Enfin, pour l’enseignement du français, la bivalence avec l’histoire-géographie permettait une « respiration ». C’est que l’enseignement de notre langue est générateur de beaucoup de travail. 18h de service hebdomadaire cela supposait au minimum quatre classes réparties sur plusieurs niveaux entre la sixième et la troisième. A l’époque en « cycle d’observation » (6ème-5ème), on avait cinq ou six heures de cours par semaine réparties entre : lecture expliquée, lecture suivie et dirigée, orthographe, grammaire, rédaction, travaux dirigés. Chacun de ces cours demandait une préparation en amont et produisait mécaniquement un paquet de copies à corriger ou un travail pour la semaine suivante qu’il fallait vérifier, ce qui revient au même. Je plains encore mes collègues monovalents qui devaient faire face à cet afflux. L’avantage de l’enseignement partagé avec l’histoire-géographie, au-delà de la variété que cela introduisait à la fois dans le contenu et le rythme, c’est que ce dernier enseignement, une fois les préparations « amorties » au fil des années (un transparent de rétroprojecteur était longtemps réutilisable), générait moins de corrections, excepté peut-être en 3ème, année du BEPC. Un équilibre salutaire ! Inutile de dire que je veillais, chaque année, dans l’attribution des classes, à équilibrer mon temps de service entre mes deux compétences, même si parfois, il me fallut faire quelques sacrifices, en prenant une classe de plus en français.
Aujourd’hui, il n’y a plus que des professeurs certifiés. Avec la diminution des horaires matières (4H en Français) ils doivent prendre en charge 4 ou 5 classes. De quoi devenir chèvre, surtout avec les garnements plus ou moins bien élevés de notre époque. Ils doivent tomber de haut nos « bacs + 5 » ! On s’étonne après que ça ne marche pas….
« Et nous, on devient quoi sans toi ? »…
Cette apostrophe écrite sur une carte postale représentant des chiots dans une caisse, que des élèves me remirent le jour de mon départ définitif du collège, avec au dos cette dédicace parmi d’autres : « … Monsieur Houlle que je remercie pour ces deux années de bonheur en cours de Français… » exprime assez bien le confort pédagogique que j’essayais d’installer dans ma relation avec les élèves, d’autant plus qu’il ne s’agissait pas, en l’occurrence, des plus brillants. J’y vis, à ce moment-là, la traduction d’une émotion que des adolescents peuvent ressentir à l’égard d’une personne qu’ils aimaient bien et qu’ils ne reverraient peut-être plus. La suite m’apprit que c’était une relation bien plus profonde. D’ailleurs l’une des dédicaces mentionnait : « On a toujours eu confiance en vous… ».

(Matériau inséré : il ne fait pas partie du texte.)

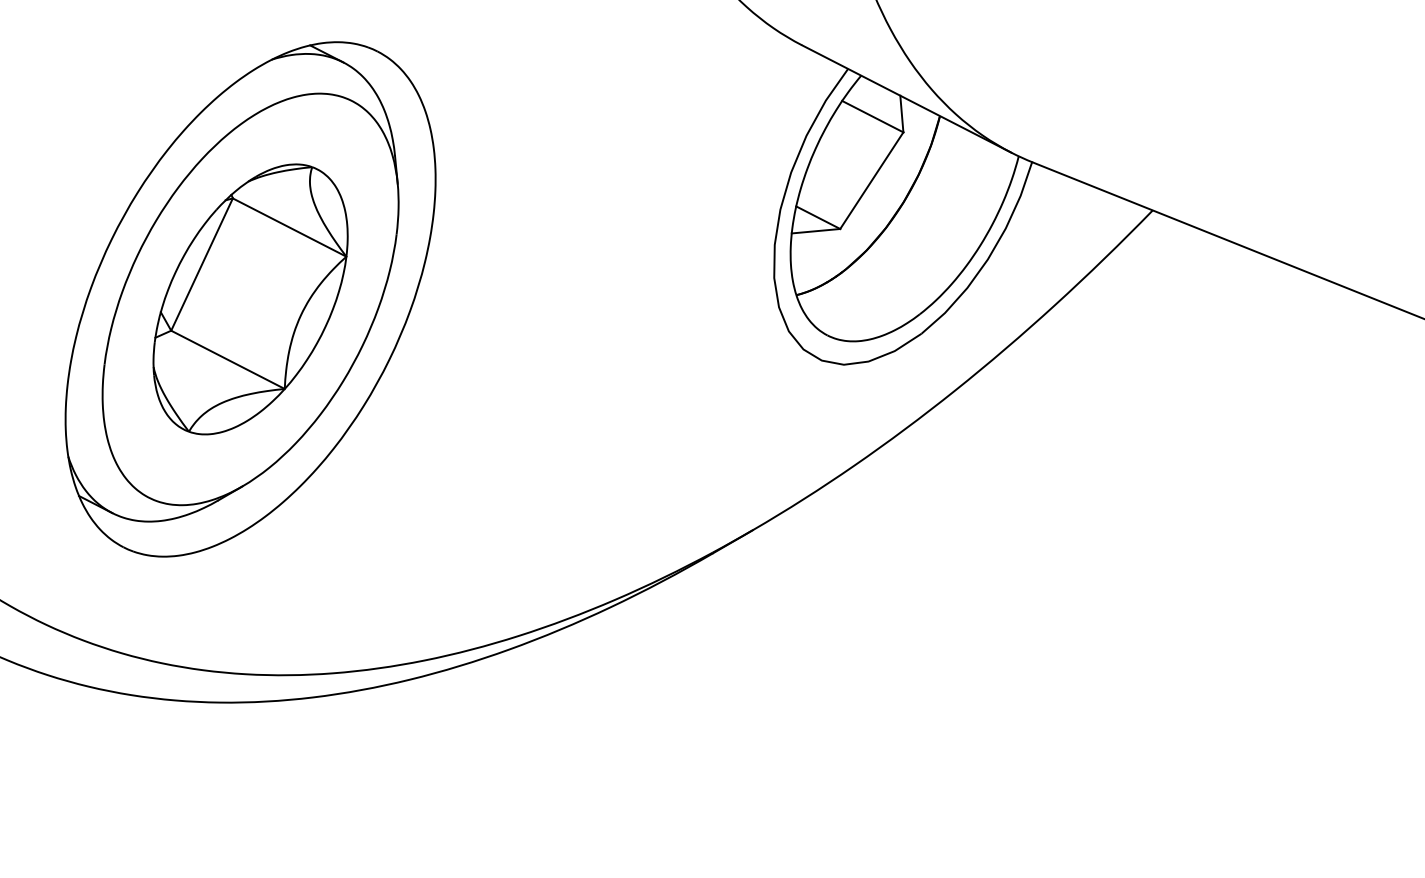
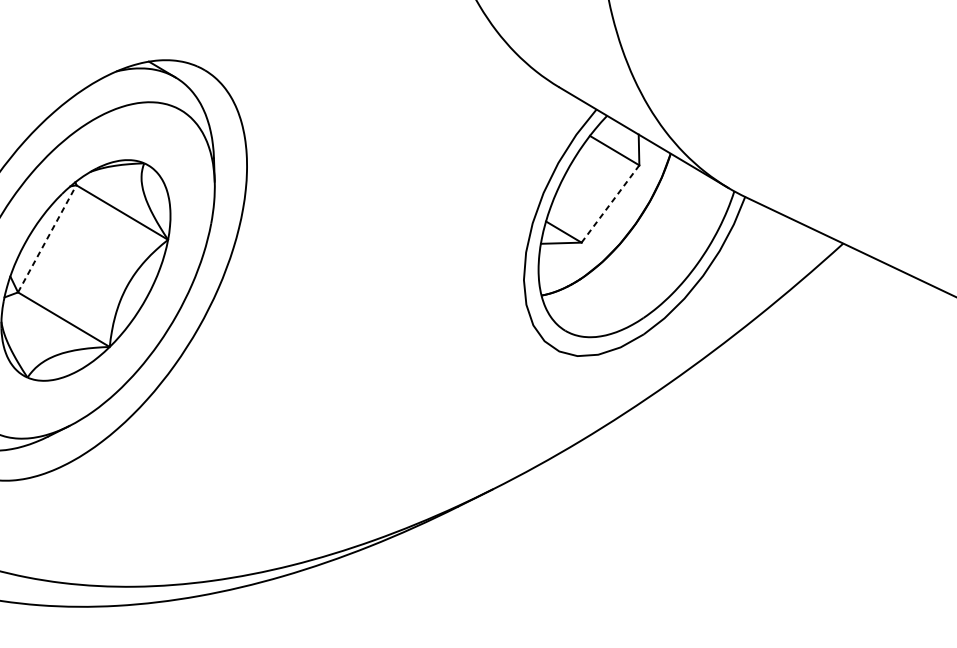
line: (871, 180) -> (610, 203), solid -> dashed
line: (202, 264) -> (47, 238), solid -> dashed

J’en ai eu la confirmation chaque fois que je rencontrais d’anciens élèves qui me délivraient des témoignages touchants, pour qui j’avais été « leur meilleur prof » ou qui me remerciaient pour mon obstination à leur faire apprendre la conjugaison, pour leur avoir donné le goût de la lecture et de tant d’autres choses. Par les réseaux sociaux, Je reçois encore aujourd’hui, parfois près de cinquante ans après, des témoignages qui me feraient rougir de confusion. Je me demandais jusqu’à maintenant ce qui avait pu me différencier à ce point de mes collègues, car je n’ai jamais eu le sentiment d’être un « génie pédagogique ». Depuis que j’ai lu le livre de Stanislas Dehaene, j’en ai une petite idée, comme je l’ai dit au début de cet ouvrage.